HI
owner date and time and size of file in a row
shell script to list filename file_path i have tried the below code
present_dir=`pwd`
dir=`dirname $0`
list=`ls -lrt | awk {'print $9,$3,$6,$7,$8'}`
size=`du -h`
path=`cd $dir;pwd;`
printf "$list"
printf "$path"
printf " $size"
but im not getting the path for every file and it is not displaying in one row:confused:
my output should be like:
filename filepath owner date and time size
it has to list in this way
one=foo
two=bar
three=baz
printf "%s %s %s\n" "$one" "$two" "$three"
You only get the path once because you're only outputting it once.
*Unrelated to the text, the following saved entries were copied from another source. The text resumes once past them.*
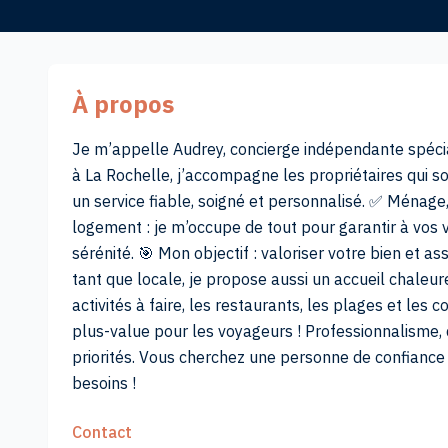
À propos
Je m’appelle Audrey, concierge indépendante spécia
à La Rochelle, j’accompagne les propriétaires qui so
un service fiable, soigné et personnalisé. ✅ Ménage,
logement : je m’occupe de tout pour garantir à vos
sérénité. 🎯 Mon objectif : valoriser votre bien et a
tant que locale, je propose aussi un accueil chale
activités à faire, les restaurants, les plages et les
plus-value pour les voyageurs ! Professionnalisme, d
priorités. Vous cherchez une personne de confiance
besoins !
Contact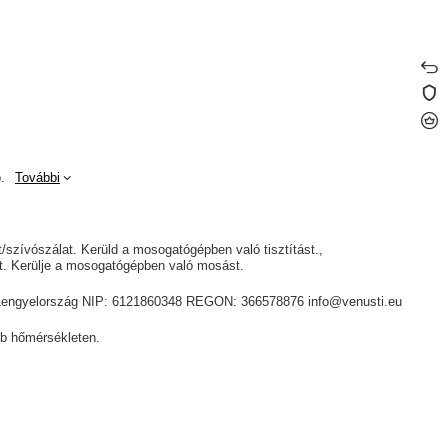
.
További
át/szívószálat. Kerüld a mosogatógépben való tisztítást.
yt. Kerülje a mosogatógépben való mosást.
ik, Lengyelország NIP: 6121860348 REGON: 366578876 info@venusti.eu
b hőmérsékleten.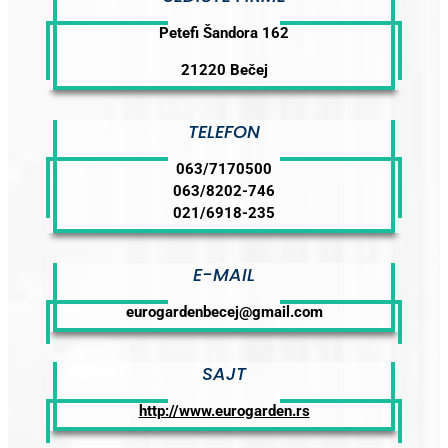
Petefi Šandora 162
21220 Bečej
TELEFON
063/7170500
063/8202-746
021/6918-235
E-MAIL
eurogardenbecej@gmail.com
SAJT
http://www.eurogarden.rs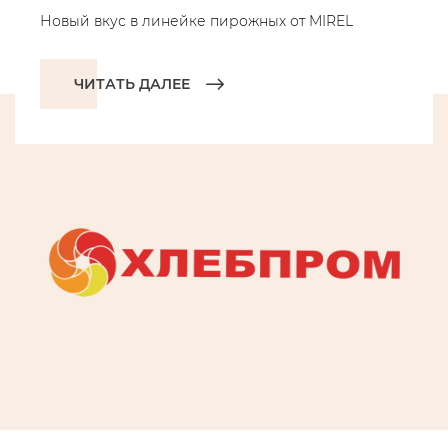
Новый вкус в линейке пирожных от MIREL
ЧИТАТЬ ДАЛЕЕ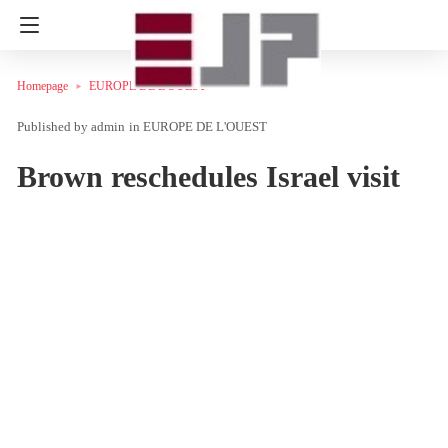
Homepage
EUROPE DE L'OUEST
admin
in
EUROPE DE L'OUEST
Brown reschedules Israel visit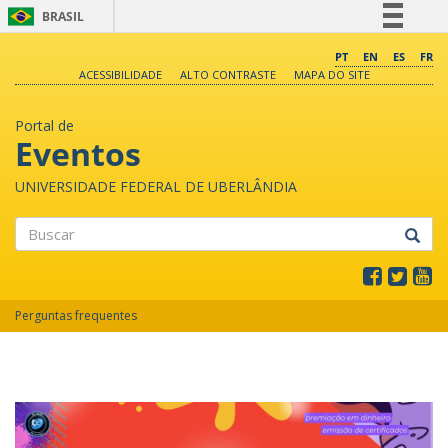
BRASIL
Simplifique!
PT
EN
ES
FR
ACESSIBILIDADE
ALTO CONTRASTE
MAPA DO SITE
Comunica BR
Participe
Portal de
Acesso à informação
Eventos
Legislação
UNIVERSIDADE FEDERAL DE UBERLÂNDIA
Canais
Buscar
Perguntas frequentes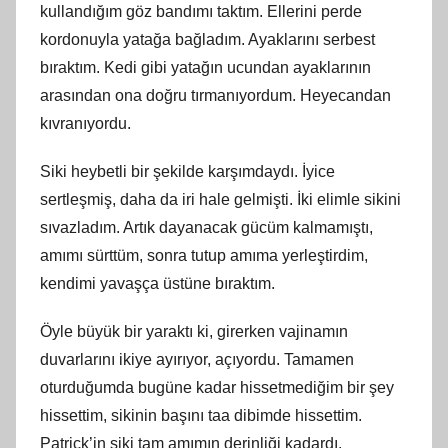
kullandığım göz bandımı taktım. Ellerini perde
kordonuyla yatağa bağladım. Ayaklarını serbest
bıraktım. Kedi gibi yatağın ucundan ayaklarının
arasından ona doğru tırmanıyordum. Heyecandan
kıvranıyordu.
Siki heybetli bir şekilde karşımdaydı. İyice
sertleşmiş, daha da iri hale gelmişti. İki elimle sikini
sıvazladım. Artık dayanacak gücüm kalmamıştı,
amımı sürttüm, sonra tutup amıma yerleştirdim,
kendimi yavaşça üstüne bıraktım.
Öyle büyük bir yaraktı ki, girerken vajinamın
duvarlarını ikiye ayırıyor, açıyordu. Tamamen
oturduğumda bugüne kadar hissetmediğim bir şey
hissettim, sikinin başını taa dibimde hissettim.
Patrick’in siki tam amımın derinliği kadardı.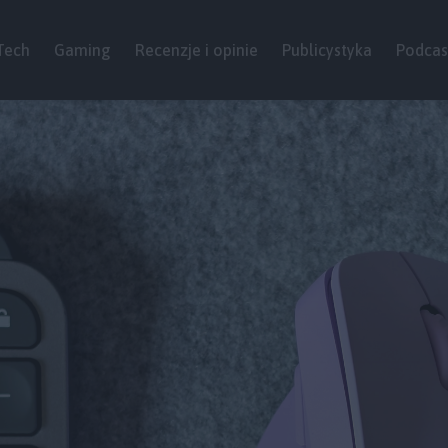
Tech
Gaming
Recenzje i opinie
Publicystyka
Podcas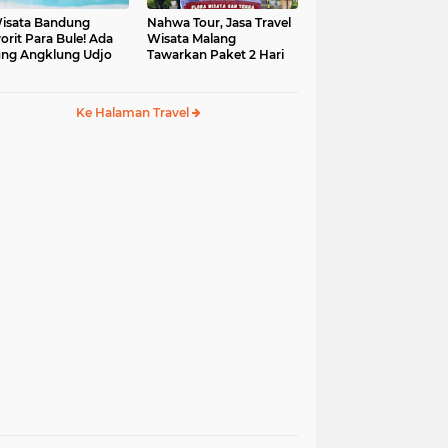
isata Bandung
Nahwa Tour, Jasa Travel
orit Para Bule! Ada
Wisata Malang
ng Angklung Udjo
Tawarkan Paket 2 Hari
Ke Halaman Travel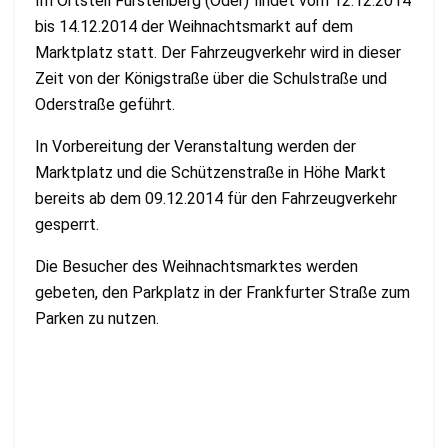
Im Ortsteil Fürstenberg (Oder) findet vom 12.12.2014
bis 14.12.2014 der Weihnachtsmarkt auf dem
Marktplatz statt. Der Fahrzeugverkehr wird in dieser
Zeit von der Königstraße über die Schulstraße und
Oderstraße geführt.
In Vorbereitung der Veranstaltung werden der
Marktplatz und die Schützenstraße in Höhe Markt
bereits ab dem 09.12.2014 für den Fahrzeugverkehr
gesperrt.
Die Besucher des Weihnachtsmarktes werden
gebeten, den Parkplatz in der Frankfurter Straße zum
Parken zu nutzen.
Your $list has multiple lines in it, but they're not joined to the path output (or the size, for that matter).
One approach could be to just use a for loop, similar to:
for i in *
do
filesize=$(du -h $i)
fileinfo=$(ls -l $i | awk '{printf $3,$6,$7,$8}')
printf "%s %s %s %s\n" $i $filepath $fileinfo $filesize
done
EDIT: Forgot to set $filepath, but you should get the idea...
You can try this also
ls -lrt -h | awk -v a=$PWD 'BEGIN{print "filename\tfilepath\towner\tdate\ttime\tsize"}{print $9,a,$3,$7"-"$6,$8,$5}' OFS=\\t >filelog.dat
if you need full date and time use this
ls ---full-time -h
You may want to try (given stat is available on your system):
stat -c"%n $PWD %U %y %s" *